Activity:
All the records that follow need to be reproduced exactly. Omit the images.
• • • • • • •
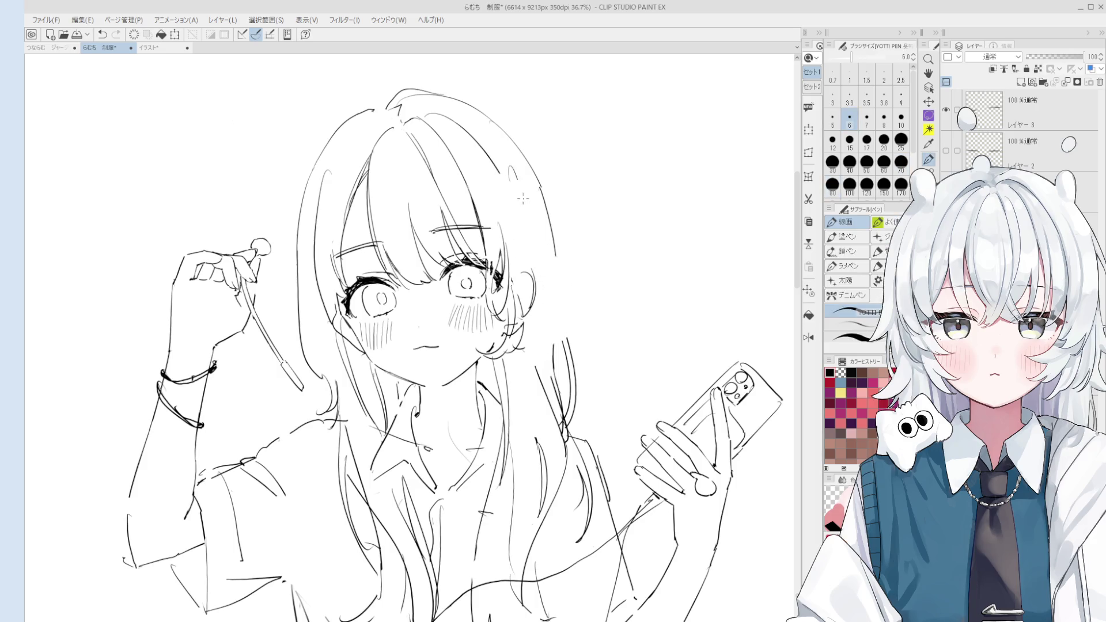
Redraw the hair lines right of the face, undoing misplaced strokes.
{"action": "scroll", "coordinate": [529, 257], "scroll_direction": "down", "scroll_amount": 1}
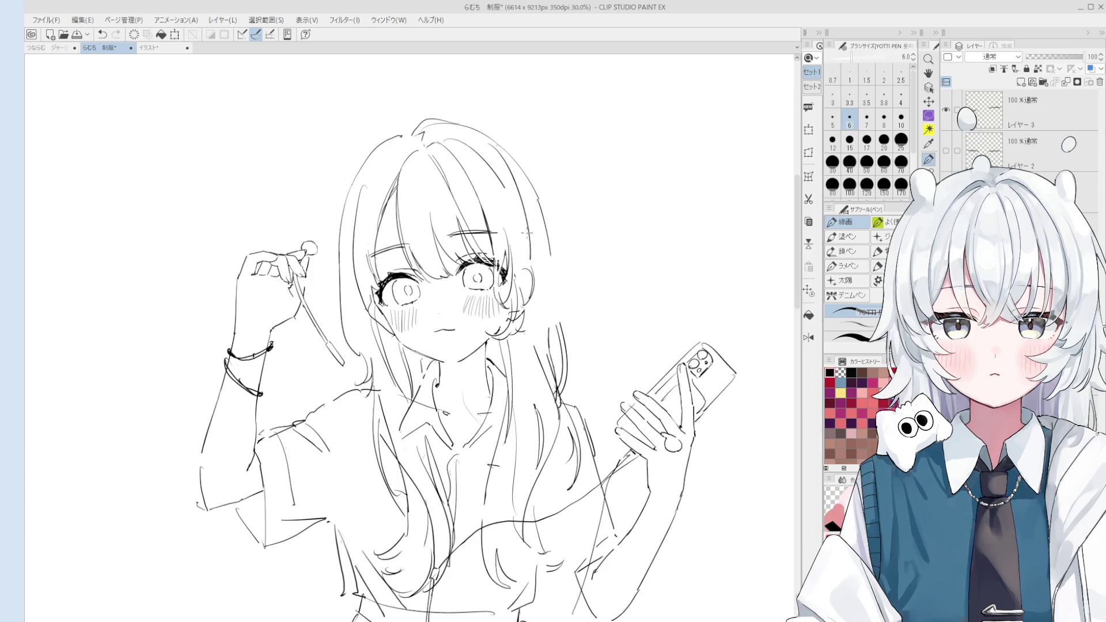
{"action": "key", "text": "ctrl+z"}
{"action": "left_click_drag", "start_coordinate": [504, 161], "coordinate": [533, 259]}
{"action": "scroll", "coordinate": [536, 259], "scroll_direction": "down", "scroll_amount": 1}
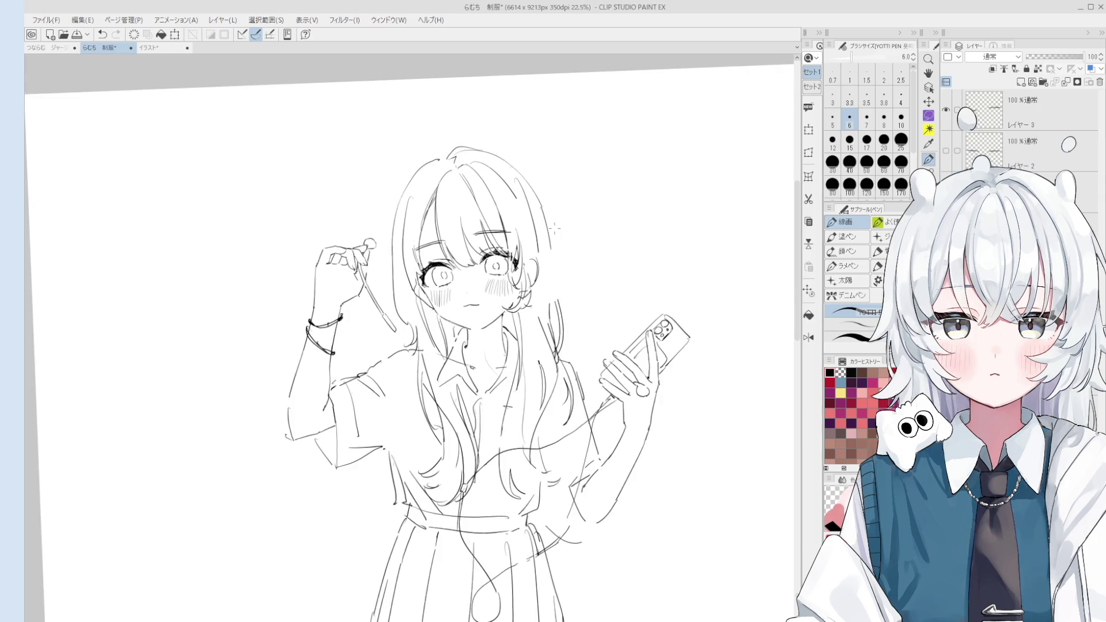
{"action": "scroll", "coordinate": [575, 276], "scroll_direction": "up", "scroll_amount": 1}
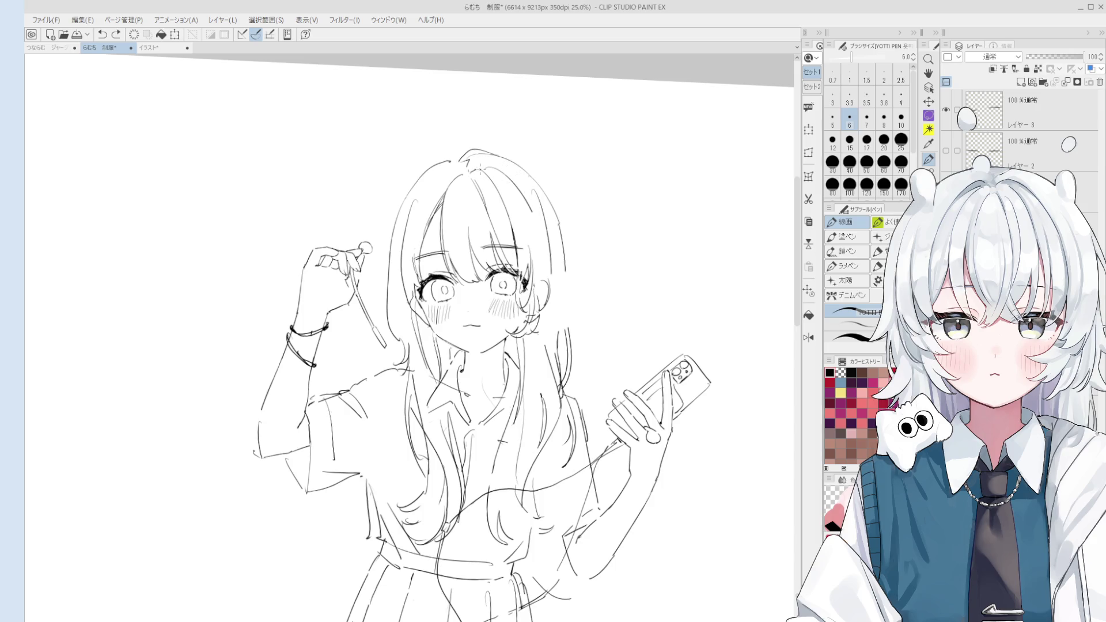
{"action": "mouse_move", "coordinate": [468, 162]}
{"action": "left_mouse_down"}
{"action": "mouse_move", "coordinate": [522, 173]}
{"action": "mouse_move", "coordinate": [541, 212]}
{"action": "left_mouse_up"}
{"action": "key", "text": "ctrl+z"}
{"action": "key", "text": "ctrl+z"}
{"action": "scroll", "coordinate": [540, 209], "scroll_direction": "down", "scroll_amount": 1}
On a mirrored, slightly rotated canvas, try a long hair strand beside the face, then restore the view.
{"action": "key", "text": "e"}
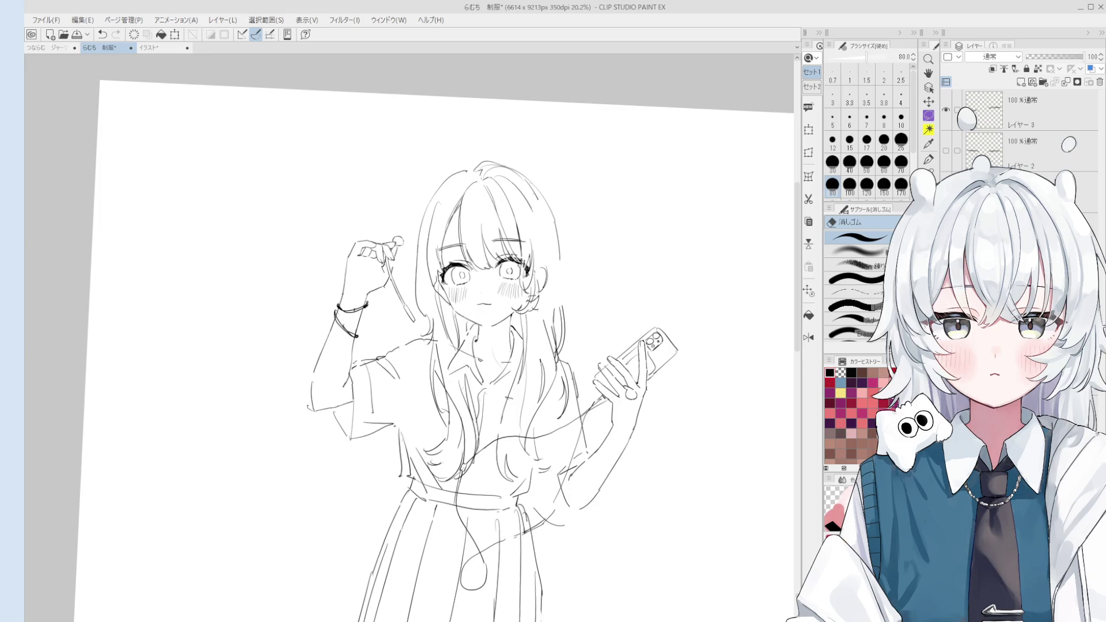
{"action": "scroll", "coordinate": [521, 244], "scroll_direction": "up", "scroll_amount": 2}
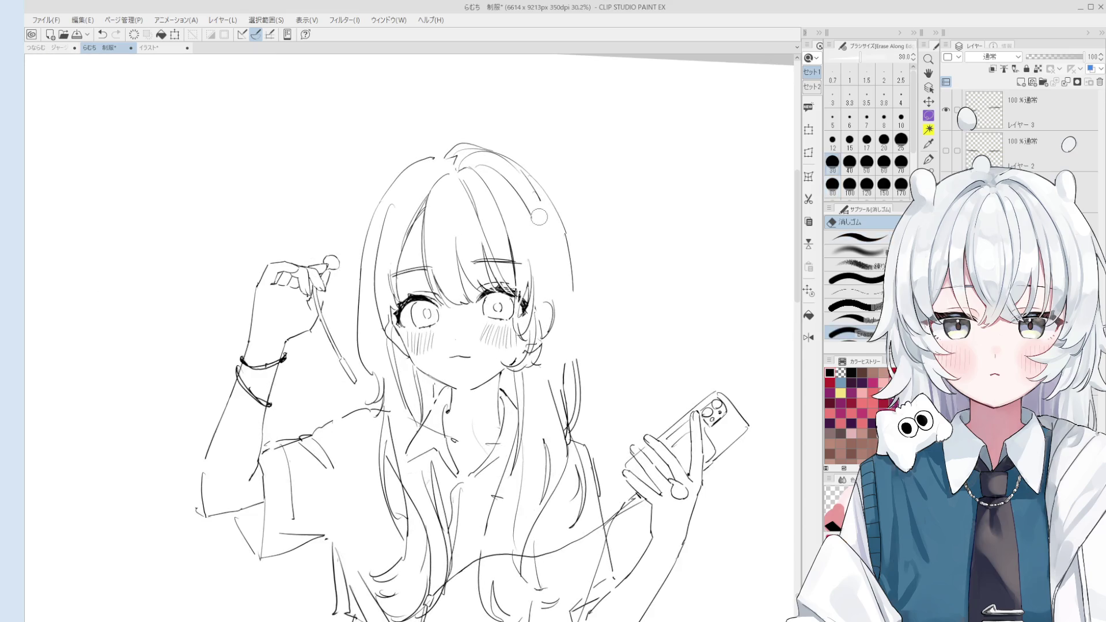
{"action": "key", "text": "p"}
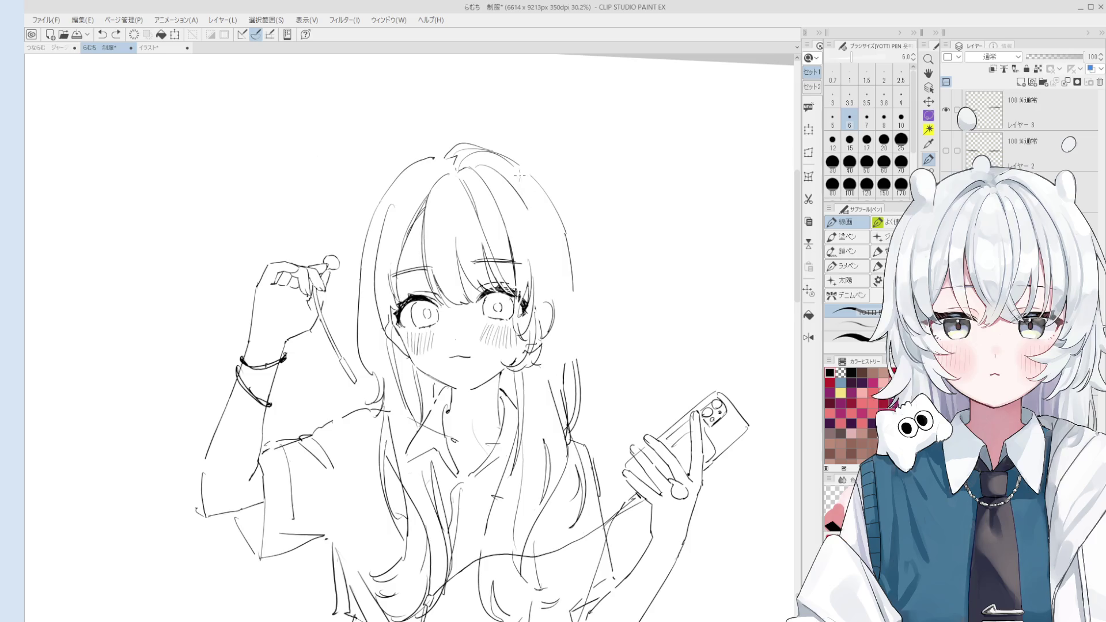
{"action": "key", "text": "h"}
{"action": "scroll", "coordinate": [394, 282], "scroll_direction": "down", "scroll_amount": 1}
{"action": "key", "text": "minus"}
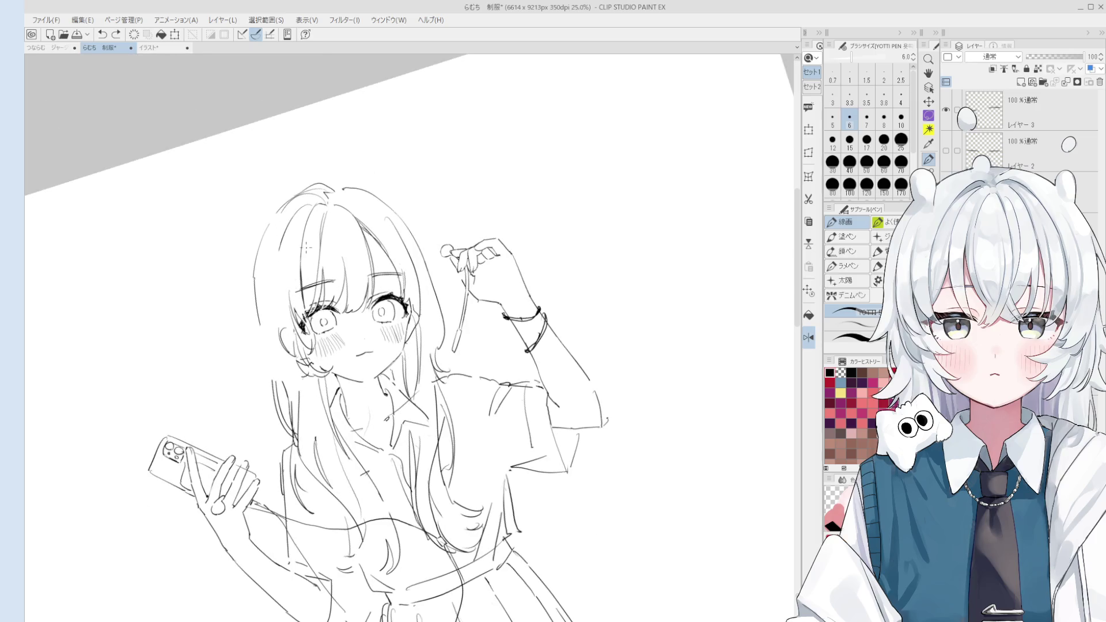
{"action": "key", "text": "e"}
{"action": "key", "text": "p"}
{"action": "left_click_drag", "start_coordinate": [282, 210], "coordinate": [268, 344]}
{"action": "key", "text": "h"}
{"action": "scroll", "coordinate": [531, 263], "scroll_direction": "down", "scroll_amount": 1}
{"action": "key", "text": "minus"}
• • • • • • •
Task result:
Redraw the hair lines right of the face, undoing misplaced strokes.
{"action": "scroll", "coordinate": [529, 257], "scroll_direction": "down", "scroll_amount": 1}
{"action": "key", "text": "ctrl+z"}
{"action": "left_click_drag", "start_coordinate": [504, 161], "coordinate": [533, 259]}
{"action": "scroll", "coordinate": [536, 259], "scroll_direction": "down", "scroll_amount": 1}
{"action": "scroll", "coordinate": [575, 276], "scroll_direction": "up", "scroll_amount": 1}
{"action": "mouse_move", "coordinate": [468, 162]}
{"action": "left_mouse_down"}
{"action": "mouse_move", "coordinate": [522, 173]}
{"action": "mouse_move", "coordinate": [541, 212]}
{"action": "left_mouse_up"}
{"action": "key", "text": "ctrl+z"}
{"action": "key", "text": "ctrl+z"}
{"action": "scroll", "coordinate": [540, 209], "scroll_direction": "down", "scroll_amount": 1}
On a mirrored, slightly rotated canvas, try a long hair strand beside the face, then restore the view.
{"action": "key", "text": "e"}
{"action": "scroll", "coordinate": [521, 244], "scroll_direction": "up", "scroll_amount": 2}
{"action": "key", "text": "p"}
{"action": "key", "text": "h"}
{"action": "scroll", "coordinate": [394, 282], "scroll_direction": "down", "scroll_amount": 1}
{"action": "key", "text": "minus"}
{"action": "key", "text": "e"}
{"action": "key", "text": "p"}
{"action": "left_click_drag", "start_coordinate": [282, 210], "coordinate": [268, 344]}
{"action": "key", "text": "h"}
{"action": "scroll", "coordinate": [531, 263], "scroll_direction": "down", "scroll_amount": 1}
{"action": "key", "text": "minus"}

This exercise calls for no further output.